Friday, October 23, 2009

Tomorrow I will slosh through the rain to the Bangor Public Library to take part in a poetry-reading event for 350.org's International Day of Climate Action. While I don't quite see how driving an hour to Bangor and reading 6 pages from a book will help stop global warming, the reading itself stuffs 13 poets, a chemist, a jazz combo, and snacks into a scant 3 hours and consequently will certainly be a bash. 

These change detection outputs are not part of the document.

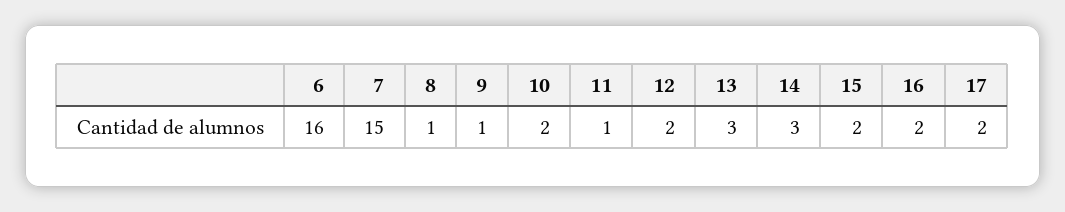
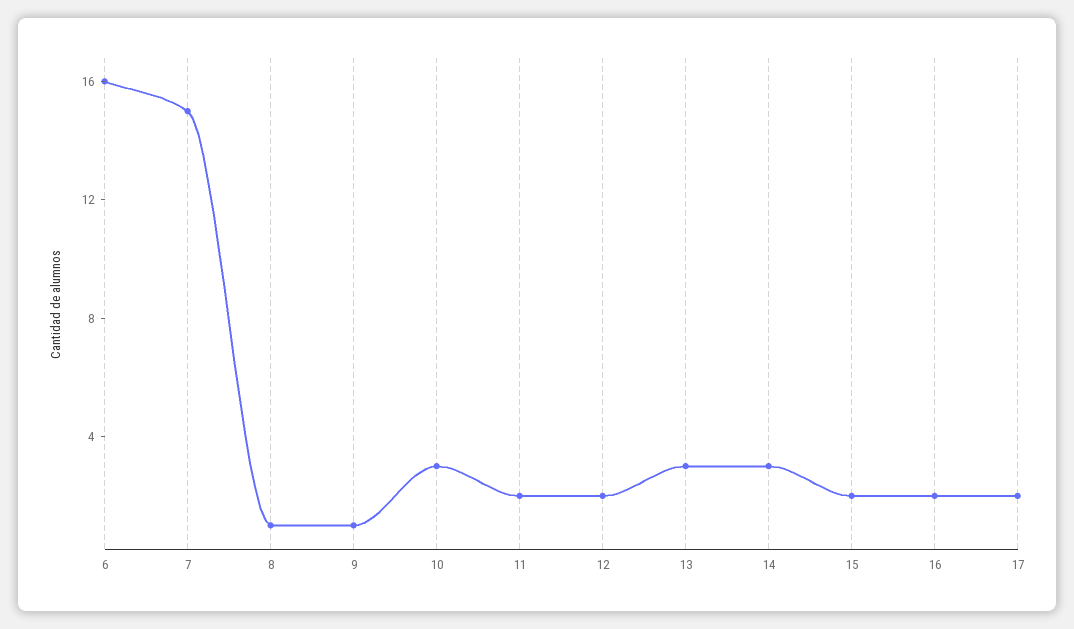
  {
    "6": 16,
    "7": 15,
    "8": 1,
    "9": 1,
-   "10": 2,
+   "10": 3,
-   "11": 1,
+   "11": 2,
    "12": 2,
    "13": 3,
    "14": 3,
    "15": 2,
    "16": 2,
    "17": 2
  }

I'm planning to read from chapter 7 of Tracing Paradise, the one titled "Clear-Cuts." I hope it goes over okay with this crowd because, while it certainly does deal with environmental degradation, it also avers that humans (or least this human) are not only complicit but likely to remain so. As I was rereading the chapter this morning, I was glad, once again, that I'd quoted Thomas Hardy's dry comment: "it is only the old story that progress and picturesqueness do not harmonise."

The old story indeed.

Dinner tonight: pot au feu, I'm thrilled to say. And maybe apple pie.

2 comments:

charlotte gordon said...

You really are a funny writer. That is quite a collection of readers. Chapter 7 is perfect. I had my students read your paragraph on Harmony as an example of how to write about place.

As for your comment to me, that is precisely the problem isn't it. The one we have been talking about. I may well Hate her, or worse, find her tedious and conventional and not at all noteworthy. But maybe not.

Dawn Potter said...

I hope you find your new mystery writer wonderful. Maybe she'll be like my Milly Jourdain find. And for anyone who wonders what we're talking about, read Charlotte's blog. She's working on a book about Mary Wollstonecraft and Mary Shelley and is unearthing forgotten players.